Top of DATA FOR THIS EXERCISE

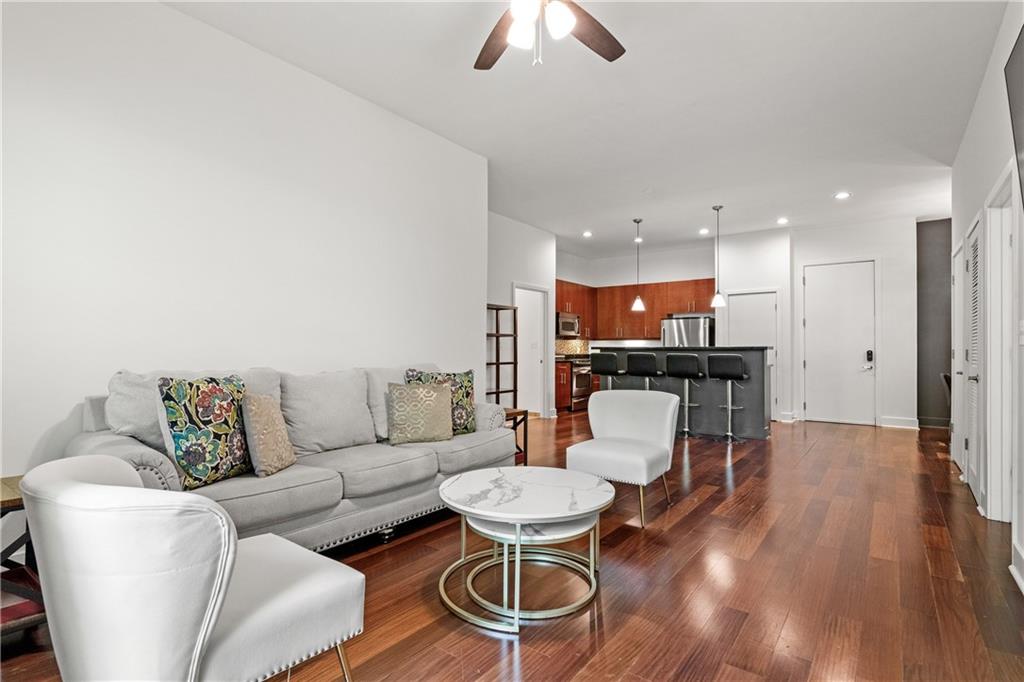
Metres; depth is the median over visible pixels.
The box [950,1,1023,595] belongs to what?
right wall
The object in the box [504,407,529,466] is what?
side table
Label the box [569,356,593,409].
oven range
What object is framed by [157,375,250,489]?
floral pillow
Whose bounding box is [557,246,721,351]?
kitchen wall
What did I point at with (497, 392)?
bookshelf
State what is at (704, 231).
recessed light
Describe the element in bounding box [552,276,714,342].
upper cabinets
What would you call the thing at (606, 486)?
coffee table
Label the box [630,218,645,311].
pendant light
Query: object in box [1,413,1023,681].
floor
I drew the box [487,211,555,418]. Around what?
kitchen left wall
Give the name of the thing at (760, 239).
pantry wall
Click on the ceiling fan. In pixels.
(598, 44)
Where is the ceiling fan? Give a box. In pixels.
[473,0,625,70]
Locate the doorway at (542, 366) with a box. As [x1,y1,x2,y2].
[513,284,549,418]
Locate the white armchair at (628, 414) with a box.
[566,387,678,525]
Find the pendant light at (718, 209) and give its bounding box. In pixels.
[710,205,726,308]
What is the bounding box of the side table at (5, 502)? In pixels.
[0,475,45,637]
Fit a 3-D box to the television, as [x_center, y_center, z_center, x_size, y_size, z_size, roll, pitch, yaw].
[1.969,-0.934,1.816,0.118,0.849,1.444,0,-1,37]
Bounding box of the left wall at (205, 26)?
[0,0,487,497]
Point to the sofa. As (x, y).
(423, 462)
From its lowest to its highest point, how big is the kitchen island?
1.153 m
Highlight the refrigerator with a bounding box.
[661,315,714,346]
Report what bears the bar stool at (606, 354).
on the floor
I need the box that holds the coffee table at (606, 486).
[435,464,612,632]
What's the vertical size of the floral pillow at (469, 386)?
0.481 m
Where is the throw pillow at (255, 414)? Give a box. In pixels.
[240,391,295,477]
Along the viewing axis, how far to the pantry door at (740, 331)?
8.29 m
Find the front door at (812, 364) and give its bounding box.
[802,260,876,424]
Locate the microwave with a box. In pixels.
[556,311,580,337]
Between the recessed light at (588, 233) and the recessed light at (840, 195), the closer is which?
the recessed light at (840, 195)
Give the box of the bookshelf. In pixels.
[486,303,517,408]
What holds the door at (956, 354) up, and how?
in the right wall at (966, 138)
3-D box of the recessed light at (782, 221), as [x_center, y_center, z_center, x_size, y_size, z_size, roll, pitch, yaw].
[3.847,-1.704,7.285,0.177,0.025,0.177,0,-1,37]
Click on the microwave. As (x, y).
(564, 329)
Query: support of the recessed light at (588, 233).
in the ceiling
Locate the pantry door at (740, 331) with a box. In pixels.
[726,289,778,418]
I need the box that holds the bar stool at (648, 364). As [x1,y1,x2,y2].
[626,352,662,390]
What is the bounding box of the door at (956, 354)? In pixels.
[951,237,965,470]
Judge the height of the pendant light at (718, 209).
1.327 m
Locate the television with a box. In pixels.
[1004,24,1023,207]
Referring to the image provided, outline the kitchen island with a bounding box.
[597,346,772,440]
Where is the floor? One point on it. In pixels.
(714, 500)
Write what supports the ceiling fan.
hanging from the ceiling
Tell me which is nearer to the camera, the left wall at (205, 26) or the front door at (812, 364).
the left wall at (205, 26)
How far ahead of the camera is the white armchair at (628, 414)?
3.69 m
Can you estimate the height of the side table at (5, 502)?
0.572 m
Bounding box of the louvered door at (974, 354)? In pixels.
[963,217,982,502]
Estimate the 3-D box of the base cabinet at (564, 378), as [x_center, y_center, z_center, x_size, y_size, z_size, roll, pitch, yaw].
[0.655,0.806,9.320,0.655,0.886,0.664,0,-1,37]
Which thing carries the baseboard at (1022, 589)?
attached to the right wall at (966, 138)
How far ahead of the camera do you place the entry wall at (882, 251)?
7.42 m
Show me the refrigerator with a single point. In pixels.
(696, 327)
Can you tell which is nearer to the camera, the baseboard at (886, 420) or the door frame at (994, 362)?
the door frame at (994, 362)
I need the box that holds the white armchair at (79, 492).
[22,454,363,681]
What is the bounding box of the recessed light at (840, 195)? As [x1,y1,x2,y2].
[835,191,850,199]
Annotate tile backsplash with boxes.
[555,339,590,355]
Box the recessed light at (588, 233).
[582,230,592,237]
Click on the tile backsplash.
(572, 344)
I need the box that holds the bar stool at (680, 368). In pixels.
[665,353,705,438]
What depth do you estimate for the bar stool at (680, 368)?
6.51 m
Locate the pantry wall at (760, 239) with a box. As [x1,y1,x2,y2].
[716,227,793,424]
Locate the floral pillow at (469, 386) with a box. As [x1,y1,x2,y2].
[407,368,475,435]
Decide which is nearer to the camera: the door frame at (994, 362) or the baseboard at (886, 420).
the door frame at (994, 362)
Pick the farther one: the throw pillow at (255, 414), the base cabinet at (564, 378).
the base cabinet at (564, 378)
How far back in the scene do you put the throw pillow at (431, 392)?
3.37 m
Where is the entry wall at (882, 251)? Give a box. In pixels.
[787,217,917,428]
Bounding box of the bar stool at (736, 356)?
[708,352,748,442]
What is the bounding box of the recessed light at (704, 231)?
[698,227,709,234]
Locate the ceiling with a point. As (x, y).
(778, 205)
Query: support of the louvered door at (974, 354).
in the right wall at (966, 138)
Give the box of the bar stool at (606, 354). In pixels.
[589,351,621,390]
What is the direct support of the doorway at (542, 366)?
in the kitchen left wall at (536, 253)
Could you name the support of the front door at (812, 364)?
in the entry wall at (882, 251)
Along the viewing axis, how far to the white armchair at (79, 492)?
1.21 m
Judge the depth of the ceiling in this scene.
3.82 m
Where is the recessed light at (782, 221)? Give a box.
[776,216,788,224]
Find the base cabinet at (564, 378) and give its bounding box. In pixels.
[555,360,571,410]
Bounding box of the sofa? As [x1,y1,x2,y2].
[65,361,512,552]
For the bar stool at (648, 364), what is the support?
on the floor
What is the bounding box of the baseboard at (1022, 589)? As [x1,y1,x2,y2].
[1010,541,1023,593]
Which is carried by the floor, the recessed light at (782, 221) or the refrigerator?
the refrigerator
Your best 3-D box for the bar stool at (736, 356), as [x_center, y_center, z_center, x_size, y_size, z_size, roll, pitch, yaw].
[2.670,0.689,6.316,0.448,1.081,0.447,0,-1,37]
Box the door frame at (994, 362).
[984,167,1016,523]
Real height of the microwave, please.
0.437 m
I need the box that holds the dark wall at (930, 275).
[916,218,952,427]
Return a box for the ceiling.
[163,0,1007,257]
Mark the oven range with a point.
(584, 378)
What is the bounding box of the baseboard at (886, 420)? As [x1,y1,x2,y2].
[879,415,919,428]
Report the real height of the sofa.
1.001 m
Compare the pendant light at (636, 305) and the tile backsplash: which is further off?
the tile backsplash
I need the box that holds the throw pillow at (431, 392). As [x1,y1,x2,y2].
[387,380,453,445]

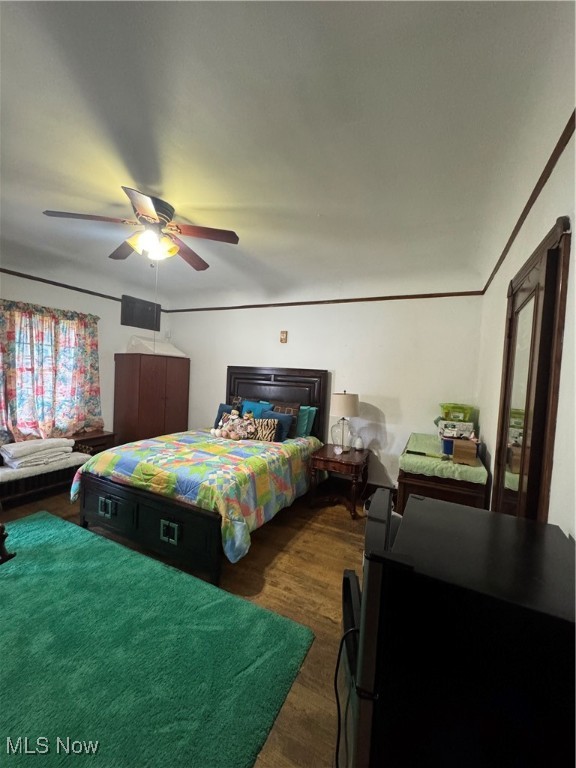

Bottom of DATA FOR THIS EXERCISE

▶ ASSIGNMENT
Copy the entries character for character, excluding any pictures.

▶ ANSWER TO THIS EXERCISE
Metres; depth is the median over visible pixels.
The box [950,1,1023,595] belongs to what?
right wall
The object in the box [504,407,529,466] is what?
side table
Label the box [569,356,593,409].
oven range
What object is framed by [157,375,250,489]?
floral pillow
Whose bounding box is [557,246,721,351]?
kitchen wall
What did I point at with (497, 392)?
bookshelf
State what is at (704, 231).
recessed light
Describe the element in bounding box [552,276,714,342].
upper cabinets
What would you call the thing at (606, 486)?
coffee table
Label the box [630,218,645,311].
pendant light
Query: object in box [1,413,1023,681].
floor
I drew the box [487,211,555,418]. Around what?
kitchen left wall
Give the name of the thing at (760, 239).
pantry wall
Click on the ceiling fan. In pixels.
(598, 44)
Where is the ceiling fan? Give a box. In pixels.
[473,0,625,70]
Locate the doorway at (542, 366) with a box. As [x1,y1,x2,y2].
[513,284,549,418]
Locate the white armchair at (628, 414) with a box.
[566,387,678,525]
Find the pendant light at (718, 209) and give its bounding box. In pixels.
[710,205,726,308]
What is the bounding box of the side table at (5, 502)? In pixels.
[0,475,45,637]
Fit a 3-D box to the television, as [x_center, y_center, z_center, x_size, y_size, z_size, roll, pitch, yaw].
[1.969,-0.934,1.816,0.118,0.849,1.444,0,-1,37]
Bounding box of the left wall at (205, 26)?
[0,0,487,497]
Point to the sofa. As (x, y).
(423, 462)
From its lowest to its highest point, how big is the kitchen island?
1.153 m
Highlight the refrigerator with a bounding box.
[661,315,714,346]
Report what bears the bar stool at (606, 354).
on the floor
I need the box that holds the coffee table at (606, 486).
[435,464,612,632]
What's the vertical size of the floral pillow at (469, 386)?
0.481 m
Where is the throw pillow at (255, 414)? Give a box. In pixels.
[240,391,295,477]
Along the viewing axis, how far to the pantry door at (740, 331)?
8.29 m
Find the front door at (812, 364) and give its bounding box.
[802,260,876,424]
Locate the microwave with a box. In pixels.
[556,311,580,337]
Between the recessed light at (588, 233) and the recessed light at (840, 195), the closer is which?
the recessed light at (840, 195)
Give the box of the bookshelf. In pixels.
[486,303,517,408]
What holds the door at (956, 354) up, and how?
in the right wall at (966, 138)
3-D box of the recessed light at (782, 221), as [x_center, y_center, z_center, x_size, y_size, z_size, roll, pitch, yaw].
[3.847,-1.704,7.285,0.177,0.025,0.177,0,-1,37]
Click on the microwave. As (x, y).
(564, 329)
Query: support of the recessed light at (588, 233).
in the ceiling
Locate the pantry door at (740, 331) with a box. In pixels.
[726,289,778,418]
I need the box that holds the bar stool at (648, 364). As [x1,y1,x2,y2].
[626,352,662,390]
What is the bounding box of the door at (956, 354)? In pixels.
[951,237,965,470]
Judge the height of the pendant light at (718, 209).
1.327 m
Locate the television with a box. In pixels.
[1004,24,1023,207]
Referring to the image provided, outline the kitchen island with a bounding box.
[597,346,772,440]
Where is the floor? One point on it. In pixels.
(714, 500)
Write what supports the ceiling fan.
hanging from the ceiling
Tell me which is nearer to the camera, the left wall at (205, 26) or the front door at (812, 364).
the left wall at (205, 26)
How far ahead of the camera is the white armchair at (628, 414)?
3.69 m
Can you estimate the height of the side table at (5, 502)?
0.572 m
Bounding box of the louvered door at (974, 354)? In pixels.
[963,217,982,502]
Estimate the 3-D box of the base cabinet at (564, 378), as [x_center, y_center, z_center, x_size, y_size, z_size, roll, pitch, yaw].
[0.655,0.806,9.320,0.655,0.886,0.664,0,-1,37]
Which thing carries the baseboard at (1022, 589)?
attached to the right wall at (966, 138)
How far ahead of the camera do you place the entry wall at (882, 251)?
7.42 m
Show me the refrigerator with a single point. In pixels.
(696, 327)
Can you tell which is nearer to the camera, the baseboard at (886, 420) or the door frame at (994, 362)?
the door frame at (994, 362)
I need the box that holds the white armchair at (79, 492).
[22,454,363,681]
What is the bounding box of the recessed light at (840, 195)? As [x1,y1,x2,y2].
[835,191,850,199]
Annotate tile backsplash with boxes.
[555,339,590,355]
Box the recessed light at (588, 233).
[582,230,592,237]
Click on the tile backsplash.
(572, 344)
I need the box that holds the bar stool at (680, 368). In pixels.
[665,353,705,438]
What depth do you estimate for the bar stool at (680, 368)?
6.51 m
Locate the pantry wall at (760, 239) with a box. As [x1,y1,x2,y2].
[716,227,793,424]
Locate the floral pillow at (469, 386) with a box. As [x1,y1,x2,y2].
[407,368,475,435]
Decide which is nearer to the camera: the door frame at (994, 362) or the baseboard at (886, 420).
the door frame at (994, 362)
Pick the farther one: the throw pillow at (255, 414), the base cabinet at (564, 378).
the base cabinet at (564, 378)
How far back in the scene do you put the throw pillow at (431, 392)?
3.37 m
Where is the entry wall at (882, 251)? Give a box. In pixels.
[787,217,917,428]
Bounding box of the bar stool at (736, 356)?
[708,352,748,442]
What is the bounding box of the recessed light at (704, 231)?
[698,227,709,234]
Locate the ceiling with a point. As (x, y).
(778, 205)
Query: support of the louvered door at (974, 354).
in the right wall at (966, 138)
Give the box of the bar stool at (606, 354). In pixels.
[589,351,621,390]
What is the direct support of the doorway at (542, 366)?
in the kitchen left wall at (536, 253)
Could you name the support of the front door at (812, 364)?
in the entry wall at (882, 251)
Along the viewing axis, how far to the white armchair at (79, 492)?
1.21 m
Judge the depth of the ceiling in this scene.
3.82 m
Where is the recessed light at (782, 221)? Give a box.
[776,216,788,224]
Find the base cabinet at (564, 378) and give its bounding box. In pixels.
[555,360,571,410]
Bounding box of the sofa? As [x1,y1,x2,y2].
[65,361,512,552]
For the bar stool at (648, 364), what is the support?
on the floor
What is the bounding box of the baseboard at (1022, 589)? As [x1,y1,x2,y2].
[1010,541,1023,593]
Which is carried by the floor, the recessed light at (782, 221) or the refrigerator?
the refrigerator
Your best 3-D box for the bar stool at (736, 356), as [x_center, y_center, z_center, x_size, y_size, z_size, roll, pitch, yaw].
[2.670,0.689,6.316,0.448,1.081,0.447,0,-1,37]
Box the door frame at (994, 362).
[984,167,1016,523]
Real height of the microwave, please.
0.437 m
I need the box that holds the dark wall at (930, 275).
[916,218,952,427]
Return a box for the ceiling.
[163,0,1007,257]
Mark the oven range with a point.
(584, 378)
What is the bounding box of the baseboard at (886, 420)? As [x1,y1,x2,y2].
[879,415,919,428]
Report the real height of the sofa.
1.001 m
Compare the pendant light at (636, 305) and the tile backsplash: which is further off?
the tile backsplash
I need the box that holds the throw pillow at (431, 392). As [x1,y1,x2,y2].
[387,380,453,445]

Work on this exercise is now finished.